Riforma pensioni Giovannini Letta 2013:
mirino su legge Fornero, quota 96 scuola
e lavoratori precoci

Dottor Tecnologia 13.11.2013

Il tema a dir poco bollente della riforma complessiva delle pensioni non è stata affrontato dal governo Letta nella legge di stabilità 2013 – 2014: è questo uno dei motivo per cui le principali organizzazioni sindacali hanno indetto uno sciopero di 4 ore per venerdì 15 novembre.

Il ministro del Lavoro Enrico Giovannini ha più volte ribadito, sia in interviste che in occasione di incontri pubblici, che la legge Fornero non sarebbe stata rivoluzionata, in quanto produrrà enormi benefici per le finanze dello Stato nei prossimi 10 anni, ma al massimo ci sarebbero stati degli aggiustamenti a delle storture causate dalla legge stessa, come quella degli esodati o dei quota 96 del settore scuola.

Per Maurizio Sacconi, ex responsabile del dicastero del Welfare nell’esecutivo Berlusconi, la riforma Fornero va abolita al più presto e al suo posto va reintrodotta la Legge Biagi che, a suo dire, funzionava benissimo. Una disputa che è ben lungi dall’essere terminata.

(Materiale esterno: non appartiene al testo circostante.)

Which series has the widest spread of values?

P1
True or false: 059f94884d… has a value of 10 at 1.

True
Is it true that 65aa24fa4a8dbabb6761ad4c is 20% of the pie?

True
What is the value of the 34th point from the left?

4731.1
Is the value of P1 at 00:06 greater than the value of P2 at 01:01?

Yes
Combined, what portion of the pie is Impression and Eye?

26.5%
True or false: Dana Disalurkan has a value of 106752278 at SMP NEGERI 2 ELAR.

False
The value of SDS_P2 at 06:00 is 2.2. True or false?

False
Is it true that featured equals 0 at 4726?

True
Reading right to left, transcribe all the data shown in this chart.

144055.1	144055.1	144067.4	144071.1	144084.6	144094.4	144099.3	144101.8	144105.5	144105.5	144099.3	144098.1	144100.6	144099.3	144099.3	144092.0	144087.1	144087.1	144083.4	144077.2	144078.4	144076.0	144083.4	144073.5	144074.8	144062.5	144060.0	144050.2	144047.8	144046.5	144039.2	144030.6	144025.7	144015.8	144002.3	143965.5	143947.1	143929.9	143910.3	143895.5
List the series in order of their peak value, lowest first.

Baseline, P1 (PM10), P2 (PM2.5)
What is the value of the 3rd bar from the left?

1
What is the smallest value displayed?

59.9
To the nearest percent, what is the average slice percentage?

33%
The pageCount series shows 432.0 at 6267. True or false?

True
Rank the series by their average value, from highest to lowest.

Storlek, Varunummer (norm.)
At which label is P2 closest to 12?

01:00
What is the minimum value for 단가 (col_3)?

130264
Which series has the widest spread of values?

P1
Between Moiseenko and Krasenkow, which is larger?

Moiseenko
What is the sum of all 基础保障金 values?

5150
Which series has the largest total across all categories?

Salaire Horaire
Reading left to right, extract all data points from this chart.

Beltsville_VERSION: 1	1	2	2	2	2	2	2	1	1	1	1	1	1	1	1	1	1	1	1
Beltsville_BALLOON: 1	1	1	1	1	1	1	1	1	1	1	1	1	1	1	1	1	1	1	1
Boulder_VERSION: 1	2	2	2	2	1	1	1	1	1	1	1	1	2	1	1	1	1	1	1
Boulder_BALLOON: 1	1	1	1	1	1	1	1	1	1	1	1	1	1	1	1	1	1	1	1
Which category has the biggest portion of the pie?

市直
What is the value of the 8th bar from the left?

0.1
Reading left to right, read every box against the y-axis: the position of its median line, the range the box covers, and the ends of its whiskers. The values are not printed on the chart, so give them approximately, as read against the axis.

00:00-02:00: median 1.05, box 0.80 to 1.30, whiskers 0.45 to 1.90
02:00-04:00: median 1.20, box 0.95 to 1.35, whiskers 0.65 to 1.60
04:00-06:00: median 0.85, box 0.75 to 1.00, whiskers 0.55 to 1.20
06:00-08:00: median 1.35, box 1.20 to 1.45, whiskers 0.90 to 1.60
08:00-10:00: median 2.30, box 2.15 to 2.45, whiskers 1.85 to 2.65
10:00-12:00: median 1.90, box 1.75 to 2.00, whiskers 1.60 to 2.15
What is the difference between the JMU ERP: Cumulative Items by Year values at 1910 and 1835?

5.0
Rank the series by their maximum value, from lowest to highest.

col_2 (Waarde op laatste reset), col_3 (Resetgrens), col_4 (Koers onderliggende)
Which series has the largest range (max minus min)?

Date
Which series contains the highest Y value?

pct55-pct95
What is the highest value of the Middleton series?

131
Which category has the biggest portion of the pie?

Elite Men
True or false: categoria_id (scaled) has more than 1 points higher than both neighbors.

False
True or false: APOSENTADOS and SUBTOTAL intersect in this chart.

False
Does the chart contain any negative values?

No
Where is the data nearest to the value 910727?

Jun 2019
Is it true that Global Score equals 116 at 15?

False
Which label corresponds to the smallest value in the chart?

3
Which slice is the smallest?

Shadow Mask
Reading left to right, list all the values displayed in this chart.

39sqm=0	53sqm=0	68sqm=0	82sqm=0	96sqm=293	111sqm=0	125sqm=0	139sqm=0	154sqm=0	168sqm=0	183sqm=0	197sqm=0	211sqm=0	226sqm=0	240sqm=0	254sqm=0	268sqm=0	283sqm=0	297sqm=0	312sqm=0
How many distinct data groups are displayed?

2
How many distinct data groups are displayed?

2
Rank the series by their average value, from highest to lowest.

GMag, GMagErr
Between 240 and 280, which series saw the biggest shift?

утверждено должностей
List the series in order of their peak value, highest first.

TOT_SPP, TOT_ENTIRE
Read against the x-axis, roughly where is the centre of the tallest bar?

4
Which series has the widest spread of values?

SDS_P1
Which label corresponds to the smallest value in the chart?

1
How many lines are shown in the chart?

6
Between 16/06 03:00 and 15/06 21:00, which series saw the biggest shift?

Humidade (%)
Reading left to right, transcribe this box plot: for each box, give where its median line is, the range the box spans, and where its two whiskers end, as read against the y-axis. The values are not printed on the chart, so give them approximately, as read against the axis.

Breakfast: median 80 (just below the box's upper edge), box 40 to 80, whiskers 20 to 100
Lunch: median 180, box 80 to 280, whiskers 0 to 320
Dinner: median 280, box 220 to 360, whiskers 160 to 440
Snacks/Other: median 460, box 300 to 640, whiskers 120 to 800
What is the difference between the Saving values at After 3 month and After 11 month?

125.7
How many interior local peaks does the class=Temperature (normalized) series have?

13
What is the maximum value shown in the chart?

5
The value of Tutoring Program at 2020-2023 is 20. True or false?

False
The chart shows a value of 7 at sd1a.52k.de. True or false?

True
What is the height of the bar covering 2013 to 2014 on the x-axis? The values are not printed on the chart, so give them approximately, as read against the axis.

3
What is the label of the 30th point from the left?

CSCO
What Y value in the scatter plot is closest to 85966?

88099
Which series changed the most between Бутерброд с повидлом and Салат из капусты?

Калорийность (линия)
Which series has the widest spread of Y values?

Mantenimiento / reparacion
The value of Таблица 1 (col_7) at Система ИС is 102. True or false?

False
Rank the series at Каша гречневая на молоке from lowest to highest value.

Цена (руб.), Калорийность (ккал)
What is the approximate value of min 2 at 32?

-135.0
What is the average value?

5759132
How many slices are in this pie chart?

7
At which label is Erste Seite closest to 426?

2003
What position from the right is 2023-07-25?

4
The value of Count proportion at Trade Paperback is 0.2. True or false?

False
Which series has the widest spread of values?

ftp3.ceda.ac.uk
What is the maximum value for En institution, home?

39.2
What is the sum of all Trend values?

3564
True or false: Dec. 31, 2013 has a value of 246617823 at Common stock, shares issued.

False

Intanto i lavoratori precoci o che svolgono una professione usurante sembrano essere caduti nell’oblio: infatti non c’è nessuna menzione a questa categoria di persone negli oltre 3 mila emendamenti alla legge di stabilità presentati dalle varie forze politiche.

Novità invece potrebbero giungere sulla norma che ha bloccato parzialmente la perequazione: la direzione della maggioranza, ma anche del governo Letta, è quella di cancellare la parziale indicizzazione delle pensioni prevista fino ai 3 mila euro lordi mensili, mentre rimarrebbe il mancato adeguamento all’inflazione per chi guadagna oltre la soglia sopra citata.

Per quanto riguarda i quota 96 del settore scuola, secondo voci provenienti dalla rete, i questionari per il censimento inviati al Miur sarebbero 14 mila, ma soltanto 4 mila sarebbero le persone che avrebbero i requisiti per poter andare in pensione. Di questi ultimi circa 500 sarebbero ancora disposti a continuare a lavorare.

Dunque i lavoratori interessati ad un provvedimento del governo sarebbero 3 mila e 500, ben lontani dai 9 mila stimati in un primo momento dall’Inps: in base a queste considerazioni dovrebbe essere molto più semplice reperire le risorse economiche necessarie per sanare finalmente uno dei vulnus più dolorosi della riforma dell’assetto pensionistico realizzato dall’esecutivo Monti.